Exercise goal. The copy must match the data word for word and contain no pictures.

Material provided.
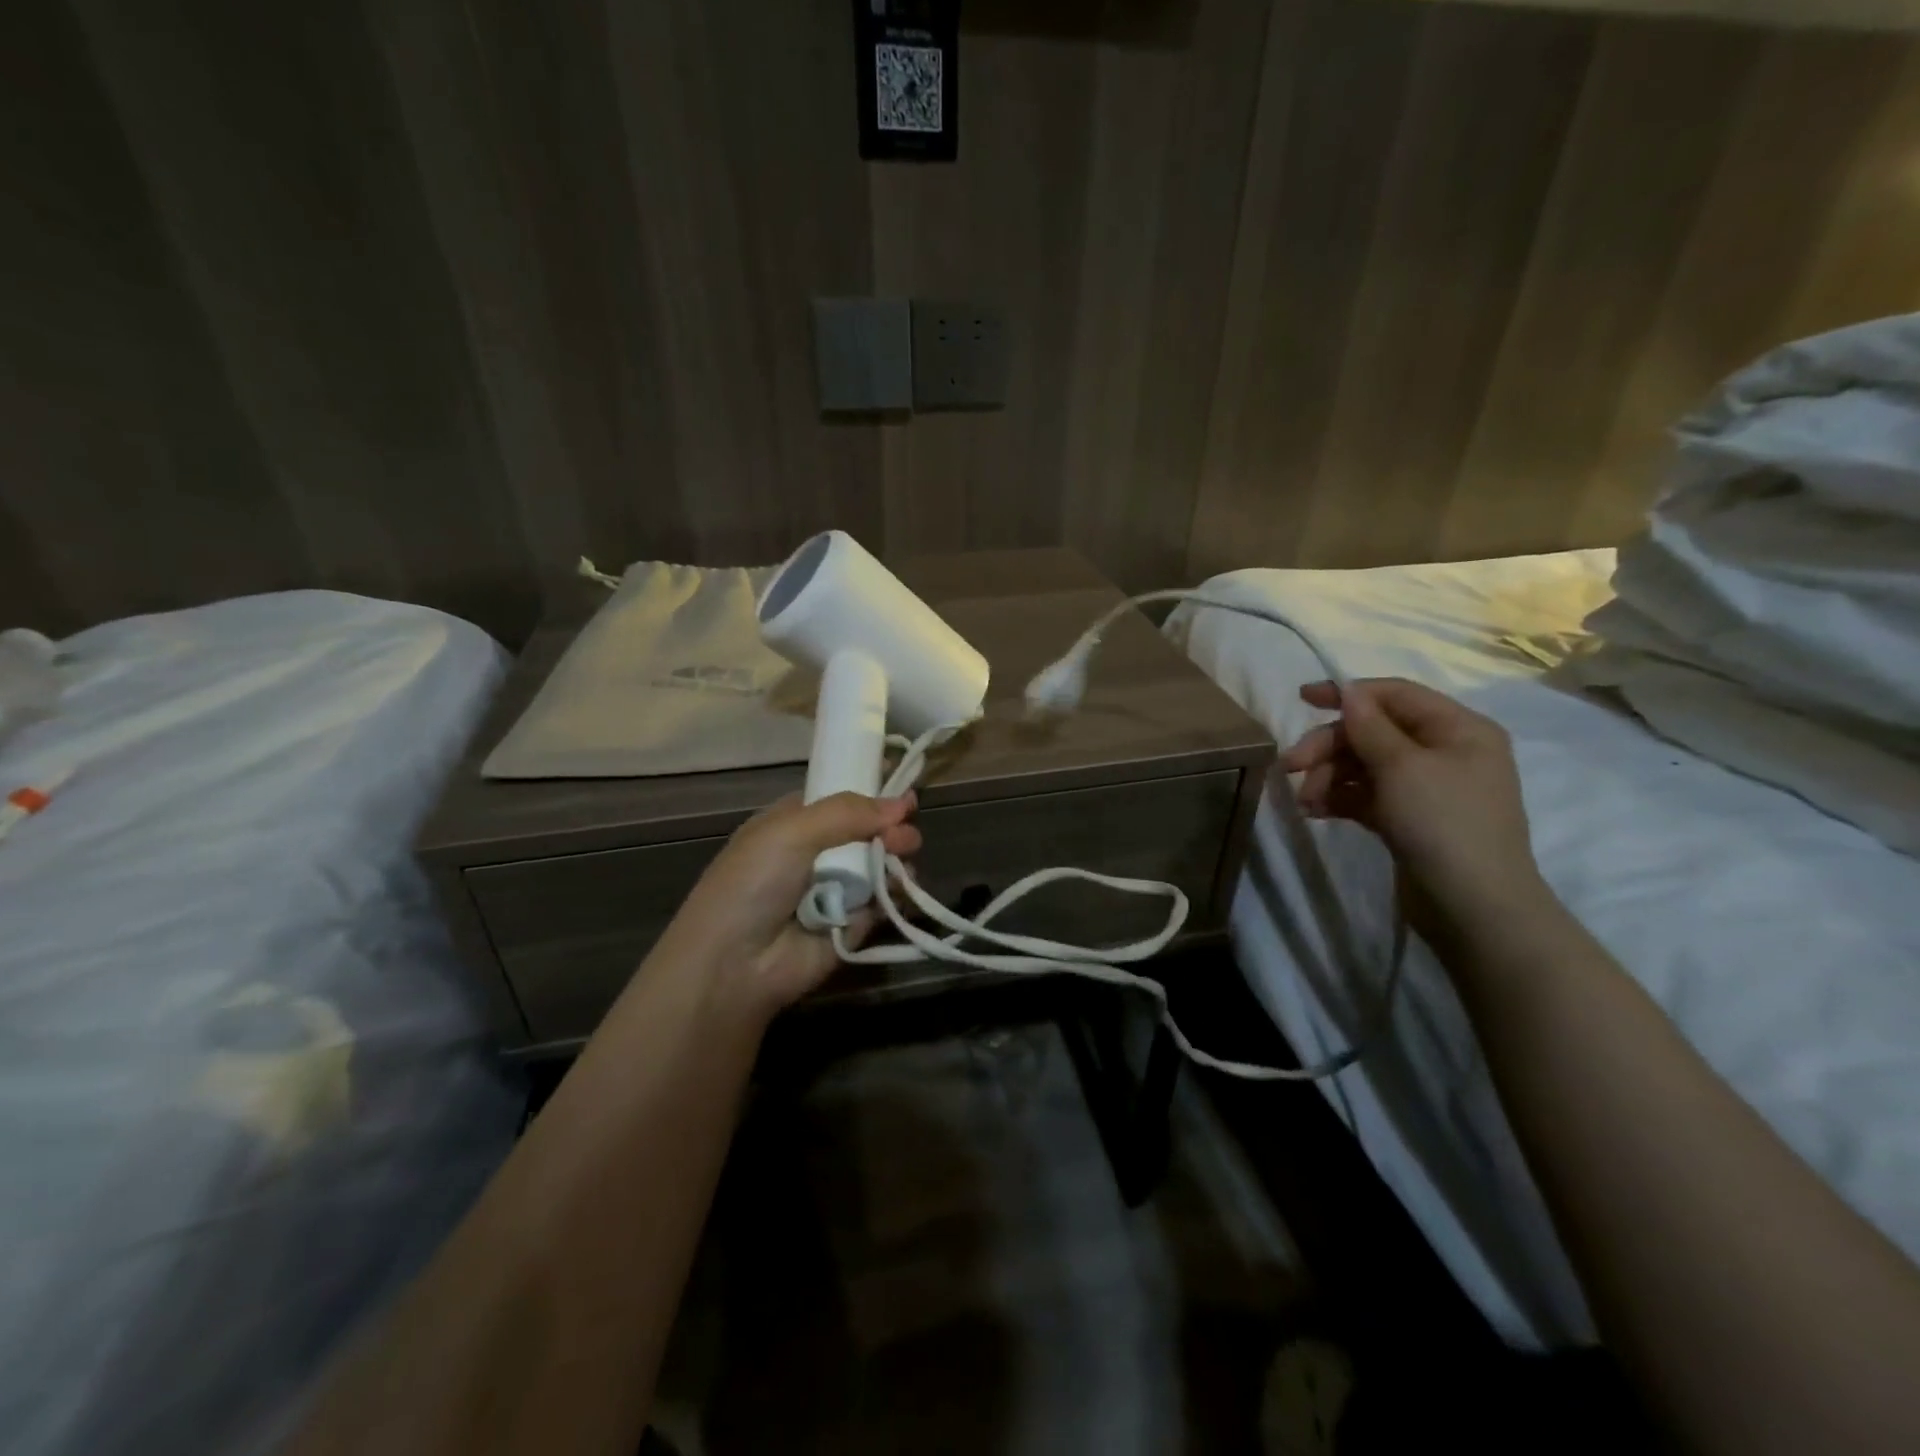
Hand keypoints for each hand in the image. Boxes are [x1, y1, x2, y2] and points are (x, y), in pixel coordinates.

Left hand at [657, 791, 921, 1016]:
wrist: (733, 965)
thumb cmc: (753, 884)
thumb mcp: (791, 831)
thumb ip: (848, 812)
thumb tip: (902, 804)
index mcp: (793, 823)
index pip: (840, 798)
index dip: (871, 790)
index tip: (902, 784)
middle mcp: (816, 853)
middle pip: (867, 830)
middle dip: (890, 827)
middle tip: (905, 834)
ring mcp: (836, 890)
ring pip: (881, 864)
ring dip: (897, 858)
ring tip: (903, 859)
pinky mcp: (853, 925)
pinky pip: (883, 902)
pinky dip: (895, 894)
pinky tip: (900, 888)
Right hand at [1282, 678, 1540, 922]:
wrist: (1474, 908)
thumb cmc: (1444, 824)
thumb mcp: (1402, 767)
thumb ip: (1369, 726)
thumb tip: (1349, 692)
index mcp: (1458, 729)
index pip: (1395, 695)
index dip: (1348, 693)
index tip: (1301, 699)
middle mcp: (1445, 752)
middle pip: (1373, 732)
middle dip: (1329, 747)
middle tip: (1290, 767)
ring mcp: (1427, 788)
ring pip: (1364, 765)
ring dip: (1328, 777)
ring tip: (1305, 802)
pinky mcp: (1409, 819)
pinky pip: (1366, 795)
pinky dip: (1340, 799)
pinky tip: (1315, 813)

Exercise output.
Hand keypoints for each hand in the image. Boxes are [x1, y1, x2, y2] and points are (x, y), in pixel coordinates.

Left hand at [657, 791, 921, 1016]:
wrist: (733, 965)
thumb cmc: (753, 884)
thumb mcp: (791, 831)
thumb ip: (848, 812)
thumb tip: (902, 804)
index mcp: (793, 823)
index pip: (840, 798)
index dip: (871, 790)
index tip: (902, 784)
middle mcp: (816, 853)
middle pip: (867, 830)
middle dip: (890, 827)
middle tip: (905, 834)
ring mcp: (836, 890)
ring pip: (881, 864)
ring dip: (897, 858)
ring tip: (903, 859)
pinky mcp: (853, 925)
pinky pip: (883, 902)
pinky dip: (895, 894)
pinky tip: (900, 888)
Right hand at [1282, 678, 1540, 922]:
wrist: (1474, 908)
thumb cmc: (1444, 824)
thumb mcp: (1402, 767)
thumb ip: (1369, 726)
thumb tip: (1349, 692)
index mcp: (1458, 729)
index pip: (1395, 695)
index dip: (1348, 693)
index tip: (1301, 699)
middle mcp: (1445, 752)
middle pip: (1373, 732)
middle dip: (1329, 747)
middle tip: (1290, 767)
ring mcp: (1427, 788)
ring pip: (1364, 765)
ring dip: (1328, 777)
ring tip: (1305, 802)
pinky mcp: (1409, 819)
pinky pip: (1366, 795)
pinky dip: (1340, 799)
pinky tip: (1315, 813)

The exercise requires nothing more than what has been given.